■ PROBLEM TO WORK ON
Reproduce the whole of the records exactly, and make sure no picture is carried into the result.

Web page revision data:
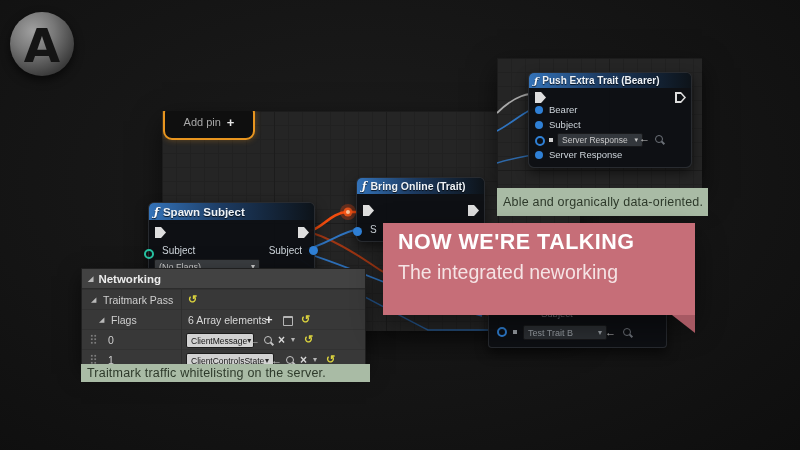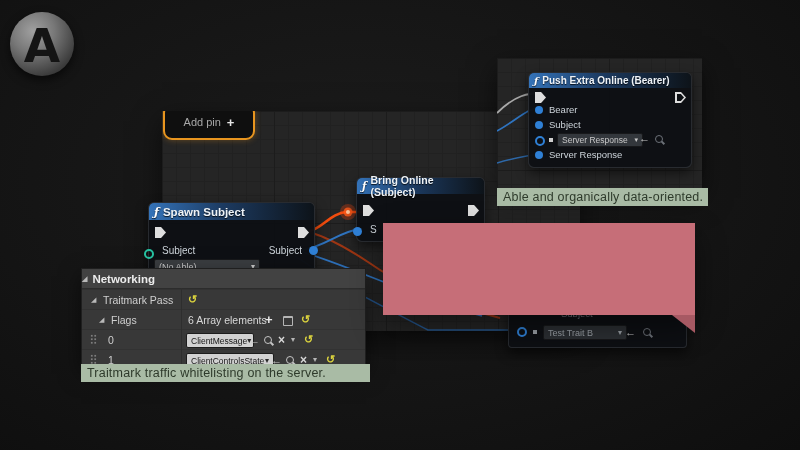"Push Extra Online (Bearer)" span { text: Online -> Trait }
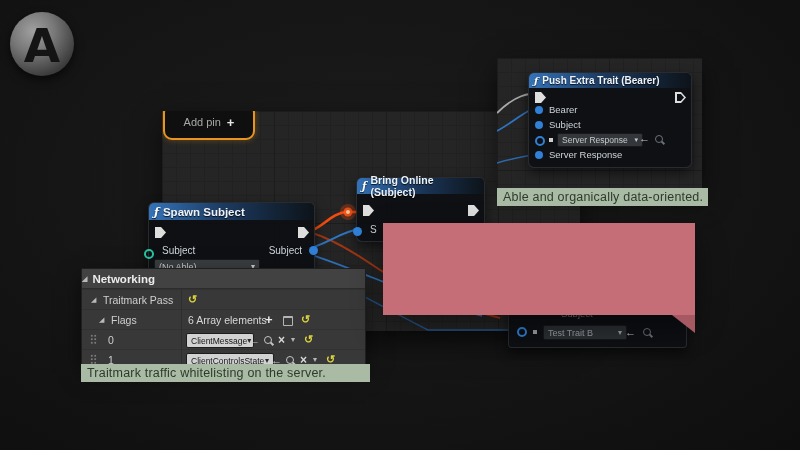"Bring Online (Subject)" span { text: Subject -> Trait }
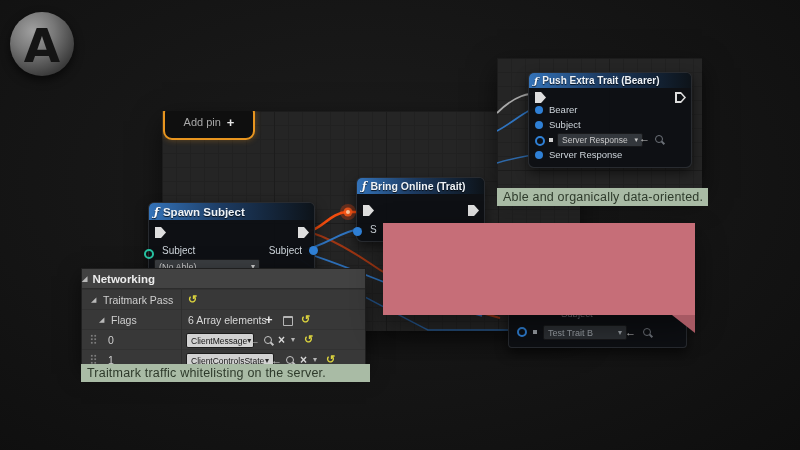"Able and organically data-oriented." .cap-tr { height: 18px -> 28px }
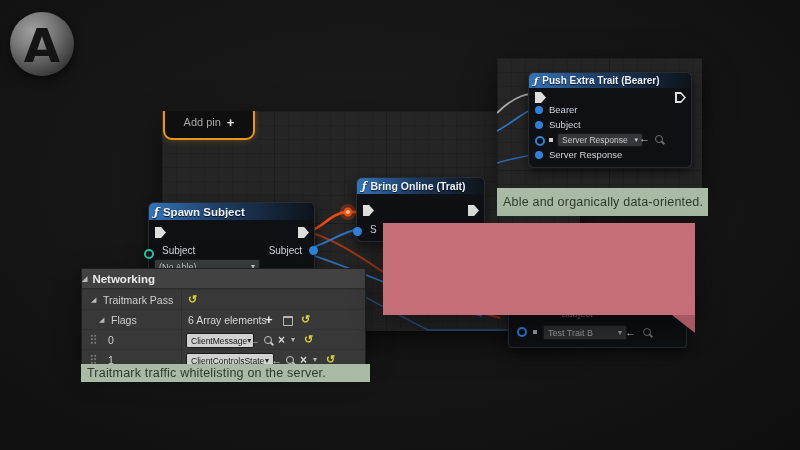"NOW WE'RE TALKING" div.title { html: none -> <div>NOW WE'RE TALKING</div> }
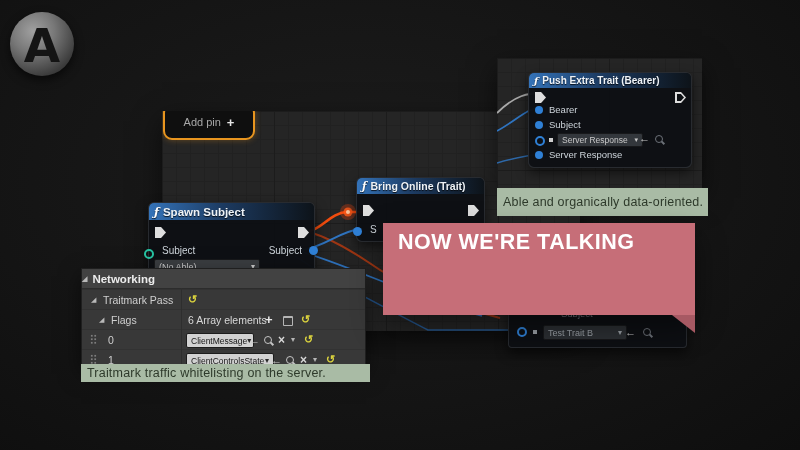"(No Able)" span { text: Able -> Flags }
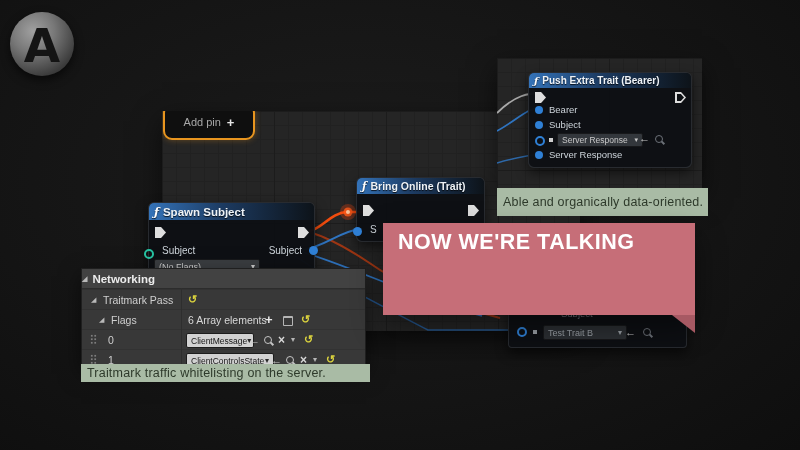"Networking" .dhead { padding-left: 0 -> 6px }
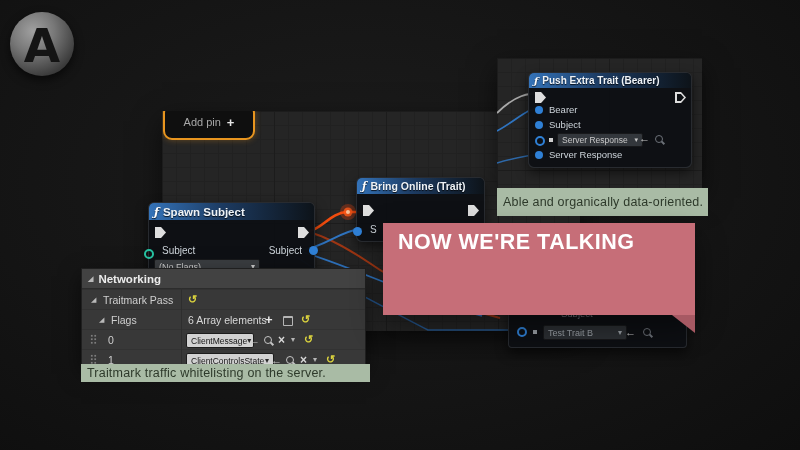"The integrated neworking" div { html: none -> <div>The integrated neworking</div> }
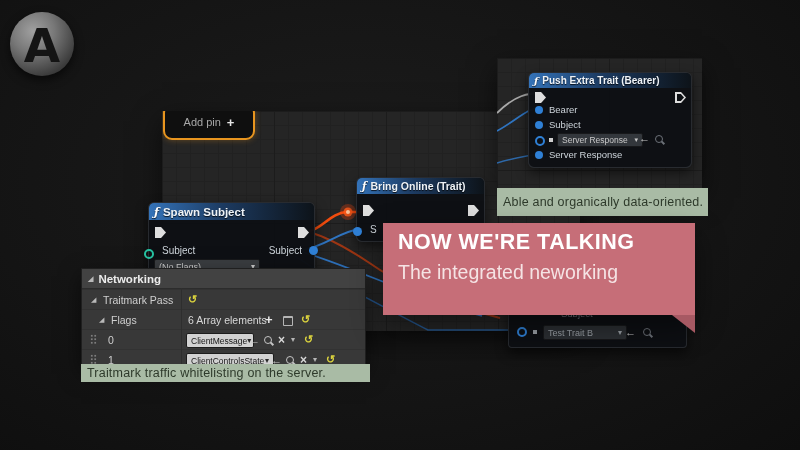"Test Trait B" div.node { left: 508px -> 488px }
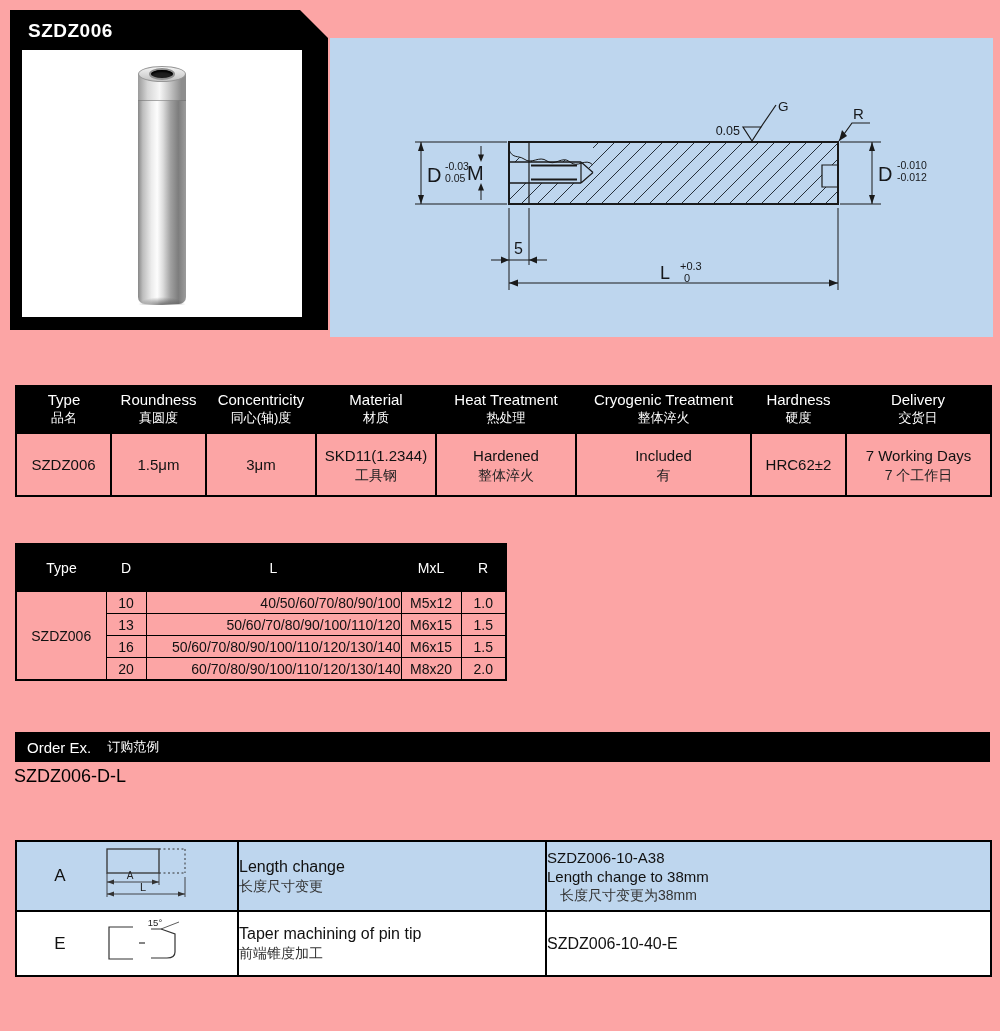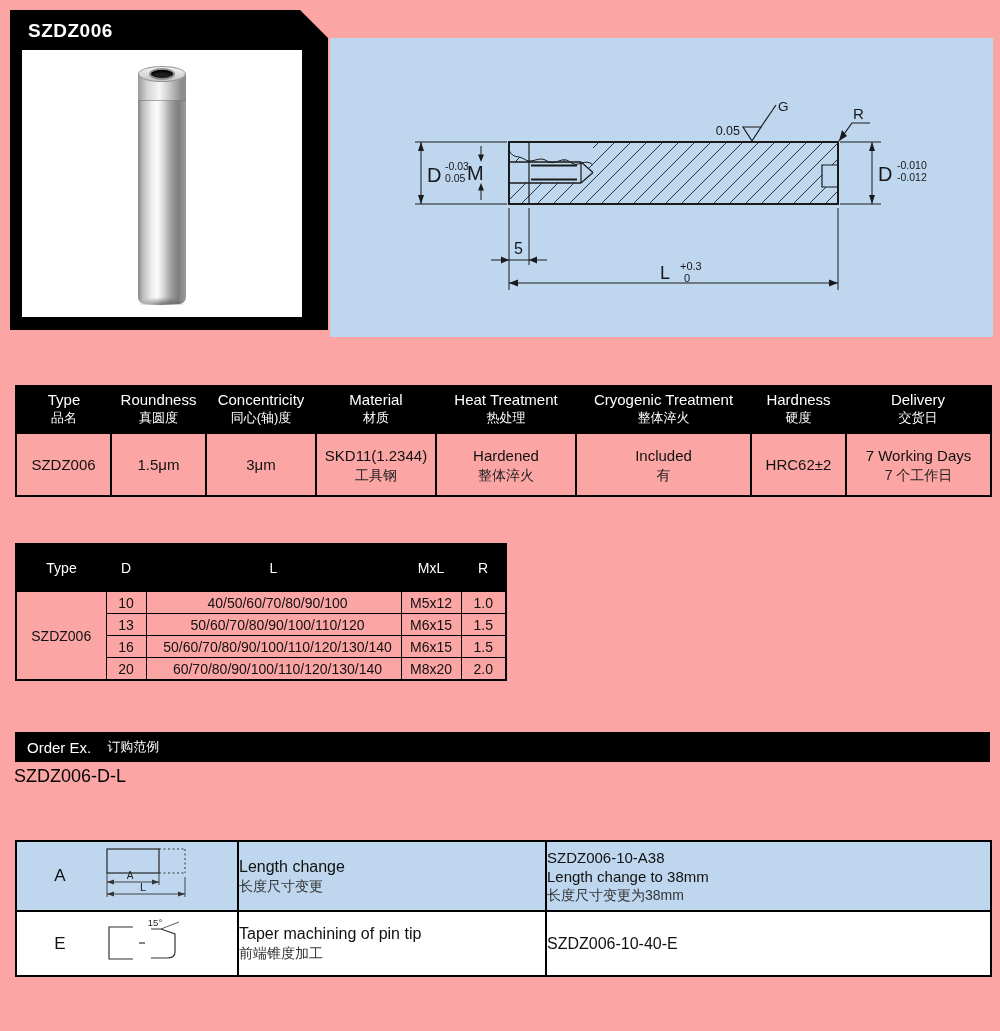"40/50/60/70/80/90/100" .dim-table td.lcol { text-align: center -> right }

■ RESULT
"Push Extra Online (Bearer)" span { text: Online -> Trait }
"Bring Online (Subject)" span { text: Subject -> Trait }
"Able and organically data-oriented." .cap-tr { height: 18px -> 28px }
"NOW WE'RE TALKING" div.title { html: none -> <div>NOW WE'RE TALKING</div> }
"(No Able)" span { text: Able -> Flags }
"Networking" .dhead { padding-left: 0 -> 6px }
"The integrated neworking" div { html: none -> <div>The integrated neworking</div> }
"Test Trait B" div.node { left: 508px -> 488px }
"40/50/60/70/80/90/100" .dim-table td.lcol { text-align: center -> right }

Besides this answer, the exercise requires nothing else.